Muchas gracias, y ánimo con el blog, es fantástico
El mundo de la taxonomía (la ciencia que se dedica a clasificar los seres vivos, para ser concisos) es bastante complejo. Y en lo que concierne a la taxonomía de microorganismos, especialmente de bacterias, ya es para tirarse de los pelos.
Los organismos se clasifican en 8 categorías de forma jerárquica, que son los clásicos reino, filo, clase, orden, familia, género y especie, además del dominio, que sería superior a los reinos (aunque se introdujo más tarde). Cuando nos referimos a un organismo, usualmente nombramos su género y especie. Por ejemplo: Homo sapiens, Pinus pinea (o pino piñonero), Escherichia coli (bacteria habitual en nuestro intestino). Como habrás podido ver, estos nombres se escriben en cursiva, y el género siempre va en mayúscula. De ahí que escriba Salmonella enterica. Sin embargo, en esta bacteria la cosa es más complicada, porque se han identificado cuatro tipos principales, ligeramente distintos, de S. enterica que pueden provocar enfermedades en humanos. Estos cuatro tipos se han denominado serovares, y a cada uno se le ha dado un nombre. Aquí el tema de la escritura no está tan claro, porque no es algo que suceda muy a menudo. De hecho, gracias a tu pregunta he comprobado cuál es la forma más frecuente de escribirlo, y resulta ser Salmonella enterica serovar Typhi (en lugar de Salmonella enterica serovar typhi, como había escrito en la entrada). Así que gracias a ti lo he corregido.

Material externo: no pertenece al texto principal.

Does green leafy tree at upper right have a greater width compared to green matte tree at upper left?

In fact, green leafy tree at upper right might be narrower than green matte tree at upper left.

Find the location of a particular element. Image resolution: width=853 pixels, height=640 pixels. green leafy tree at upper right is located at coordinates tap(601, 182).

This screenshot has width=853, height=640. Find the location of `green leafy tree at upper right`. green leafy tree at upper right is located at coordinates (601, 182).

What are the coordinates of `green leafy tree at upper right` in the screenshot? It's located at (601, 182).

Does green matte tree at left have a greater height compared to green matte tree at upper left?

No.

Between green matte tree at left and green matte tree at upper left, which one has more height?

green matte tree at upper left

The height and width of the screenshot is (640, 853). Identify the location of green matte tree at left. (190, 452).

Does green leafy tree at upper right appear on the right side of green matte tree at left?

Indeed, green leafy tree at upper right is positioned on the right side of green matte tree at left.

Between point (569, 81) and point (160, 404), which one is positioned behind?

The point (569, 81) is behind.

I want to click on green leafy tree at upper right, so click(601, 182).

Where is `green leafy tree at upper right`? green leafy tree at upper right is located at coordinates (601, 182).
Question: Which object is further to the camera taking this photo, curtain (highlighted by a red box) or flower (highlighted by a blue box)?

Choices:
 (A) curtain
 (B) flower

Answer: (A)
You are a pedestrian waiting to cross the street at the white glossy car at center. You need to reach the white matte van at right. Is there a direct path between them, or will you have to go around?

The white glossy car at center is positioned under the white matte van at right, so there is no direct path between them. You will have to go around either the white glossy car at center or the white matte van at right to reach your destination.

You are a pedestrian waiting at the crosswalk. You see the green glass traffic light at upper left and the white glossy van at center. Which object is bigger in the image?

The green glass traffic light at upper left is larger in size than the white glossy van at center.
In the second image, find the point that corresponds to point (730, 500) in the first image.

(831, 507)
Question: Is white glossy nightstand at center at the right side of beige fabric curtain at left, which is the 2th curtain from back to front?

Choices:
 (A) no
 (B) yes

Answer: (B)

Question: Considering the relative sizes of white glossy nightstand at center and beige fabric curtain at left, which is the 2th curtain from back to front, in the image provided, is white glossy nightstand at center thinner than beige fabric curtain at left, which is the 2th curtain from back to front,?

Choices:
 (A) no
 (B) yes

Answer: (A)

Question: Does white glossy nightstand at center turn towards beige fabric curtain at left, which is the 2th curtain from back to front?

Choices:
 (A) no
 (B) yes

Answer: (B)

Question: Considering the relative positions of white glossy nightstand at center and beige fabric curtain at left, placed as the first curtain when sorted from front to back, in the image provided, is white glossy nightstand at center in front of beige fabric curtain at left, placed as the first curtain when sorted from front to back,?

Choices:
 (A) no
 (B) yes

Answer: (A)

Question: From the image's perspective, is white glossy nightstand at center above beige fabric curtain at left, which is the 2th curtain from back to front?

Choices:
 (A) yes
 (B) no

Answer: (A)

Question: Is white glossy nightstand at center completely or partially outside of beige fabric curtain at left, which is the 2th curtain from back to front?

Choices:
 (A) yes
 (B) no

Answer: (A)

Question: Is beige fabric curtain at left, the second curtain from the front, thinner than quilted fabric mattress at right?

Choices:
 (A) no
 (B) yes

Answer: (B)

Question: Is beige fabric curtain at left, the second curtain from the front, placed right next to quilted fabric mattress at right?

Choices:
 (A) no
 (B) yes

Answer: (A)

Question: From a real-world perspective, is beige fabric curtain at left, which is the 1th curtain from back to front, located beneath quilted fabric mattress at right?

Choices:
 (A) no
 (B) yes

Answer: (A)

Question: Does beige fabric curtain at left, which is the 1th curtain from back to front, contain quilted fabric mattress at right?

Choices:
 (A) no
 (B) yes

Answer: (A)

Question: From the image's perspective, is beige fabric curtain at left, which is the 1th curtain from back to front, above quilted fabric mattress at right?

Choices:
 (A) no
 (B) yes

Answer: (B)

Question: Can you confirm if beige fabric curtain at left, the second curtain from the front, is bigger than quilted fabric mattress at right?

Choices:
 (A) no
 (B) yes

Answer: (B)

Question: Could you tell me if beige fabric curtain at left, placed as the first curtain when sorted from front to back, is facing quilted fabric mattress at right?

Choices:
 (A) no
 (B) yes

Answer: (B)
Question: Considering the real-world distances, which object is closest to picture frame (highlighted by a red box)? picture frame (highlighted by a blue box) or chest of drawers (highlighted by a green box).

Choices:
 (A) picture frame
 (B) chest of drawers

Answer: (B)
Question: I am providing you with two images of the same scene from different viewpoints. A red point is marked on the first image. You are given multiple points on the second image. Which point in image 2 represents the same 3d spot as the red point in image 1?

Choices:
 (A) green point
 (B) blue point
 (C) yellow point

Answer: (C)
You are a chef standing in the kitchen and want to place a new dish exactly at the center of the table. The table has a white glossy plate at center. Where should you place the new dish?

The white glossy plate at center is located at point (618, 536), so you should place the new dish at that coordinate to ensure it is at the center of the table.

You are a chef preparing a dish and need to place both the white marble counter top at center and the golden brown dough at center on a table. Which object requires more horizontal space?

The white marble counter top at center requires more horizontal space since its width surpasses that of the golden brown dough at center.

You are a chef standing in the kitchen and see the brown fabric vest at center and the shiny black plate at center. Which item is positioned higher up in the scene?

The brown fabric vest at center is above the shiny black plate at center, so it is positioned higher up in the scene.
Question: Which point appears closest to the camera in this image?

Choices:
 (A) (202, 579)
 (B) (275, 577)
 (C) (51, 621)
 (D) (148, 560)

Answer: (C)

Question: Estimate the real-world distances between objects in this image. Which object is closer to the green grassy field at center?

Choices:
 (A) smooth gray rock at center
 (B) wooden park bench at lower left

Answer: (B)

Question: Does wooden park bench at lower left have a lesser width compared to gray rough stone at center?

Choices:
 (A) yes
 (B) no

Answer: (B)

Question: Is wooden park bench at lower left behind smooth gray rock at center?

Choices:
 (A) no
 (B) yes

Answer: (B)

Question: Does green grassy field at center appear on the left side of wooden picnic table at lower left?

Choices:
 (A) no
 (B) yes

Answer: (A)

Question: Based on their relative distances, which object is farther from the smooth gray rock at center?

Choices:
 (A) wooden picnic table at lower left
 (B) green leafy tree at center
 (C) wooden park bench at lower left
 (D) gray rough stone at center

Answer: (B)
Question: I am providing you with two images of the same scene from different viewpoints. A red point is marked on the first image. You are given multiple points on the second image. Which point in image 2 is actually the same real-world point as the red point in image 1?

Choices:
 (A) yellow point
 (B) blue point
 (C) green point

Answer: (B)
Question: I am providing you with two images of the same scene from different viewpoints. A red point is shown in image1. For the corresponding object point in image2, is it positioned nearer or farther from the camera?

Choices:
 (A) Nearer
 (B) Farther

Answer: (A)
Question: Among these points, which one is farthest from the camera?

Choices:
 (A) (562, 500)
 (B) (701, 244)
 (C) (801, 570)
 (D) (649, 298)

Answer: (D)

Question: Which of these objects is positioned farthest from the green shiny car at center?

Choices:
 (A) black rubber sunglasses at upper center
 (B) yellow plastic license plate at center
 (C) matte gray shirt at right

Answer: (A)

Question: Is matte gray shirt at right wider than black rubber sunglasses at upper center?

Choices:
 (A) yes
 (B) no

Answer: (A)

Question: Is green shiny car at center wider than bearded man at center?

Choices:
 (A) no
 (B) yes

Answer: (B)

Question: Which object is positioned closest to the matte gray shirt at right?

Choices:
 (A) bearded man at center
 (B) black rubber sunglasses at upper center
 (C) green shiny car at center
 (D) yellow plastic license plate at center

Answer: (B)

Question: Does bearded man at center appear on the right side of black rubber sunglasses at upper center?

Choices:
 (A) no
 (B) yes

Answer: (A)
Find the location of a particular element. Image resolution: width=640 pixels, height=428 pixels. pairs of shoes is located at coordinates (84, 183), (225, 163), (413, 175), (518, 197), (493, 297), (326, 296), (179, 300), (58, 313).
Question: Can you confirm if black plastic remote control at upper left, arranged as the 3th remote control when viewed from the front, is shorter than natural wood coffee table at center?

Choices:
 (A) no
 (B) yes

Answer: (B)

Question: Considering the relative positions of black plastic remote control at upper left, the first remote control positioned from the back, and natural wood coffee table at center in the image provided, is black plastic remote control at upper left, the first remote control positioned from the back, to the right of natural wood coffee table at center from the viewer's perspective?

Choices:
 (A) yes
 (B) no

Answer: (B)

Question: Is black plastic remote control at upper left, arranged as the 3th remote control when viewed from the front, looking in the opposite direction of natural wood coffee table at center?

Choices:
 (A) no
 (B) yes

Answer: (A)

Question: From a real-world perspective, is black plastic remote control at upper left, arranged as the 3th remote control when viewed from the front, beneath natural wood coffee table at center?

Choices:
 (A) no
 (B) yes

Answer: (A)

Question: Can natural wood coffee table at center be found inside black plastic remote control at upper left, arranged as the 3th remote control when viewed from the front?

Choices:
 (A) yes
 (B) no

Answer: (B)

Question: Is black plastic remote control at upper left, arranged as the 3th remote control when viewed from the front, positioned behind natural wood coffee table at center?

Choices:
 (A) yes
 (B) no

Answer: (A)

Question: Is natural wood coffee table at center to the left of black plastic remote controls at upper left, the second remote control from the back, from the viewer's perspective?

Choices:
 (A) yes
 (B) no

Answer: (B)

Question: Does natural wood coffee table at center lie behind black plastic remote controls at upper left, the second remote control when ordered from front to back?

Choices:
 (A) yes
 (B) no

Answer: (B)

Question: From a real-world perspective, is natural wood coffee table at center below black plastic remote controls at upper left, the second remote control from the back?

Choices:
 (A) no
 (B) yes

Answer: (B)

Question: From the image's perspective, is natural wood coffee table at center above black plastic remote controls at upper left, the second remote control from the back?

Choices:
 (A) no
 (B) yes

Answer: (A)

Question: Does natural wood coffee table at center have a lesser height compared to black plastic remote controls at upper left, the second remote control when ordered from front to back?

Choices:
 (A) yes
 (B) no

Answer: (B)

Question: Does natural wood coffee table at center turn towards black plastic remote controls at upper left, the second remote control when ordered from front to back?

Volviendo a los cuatro serovares de S. enterica, por si tienes curiosidad, son: S. enterica serovar Typhi, S. enterica serovar Paratyphi (las que causan fiebre tifoidea), S. enterica serovar Enteritidis y S. enterica serovar Typhimurium (que provocan gastroenteritis conocidas como salmonelosis).
Ya te digo que el tema es complicado, y tampoco soy ninguna experta, pero espero haber dado una respuesta decente a tu pregunta.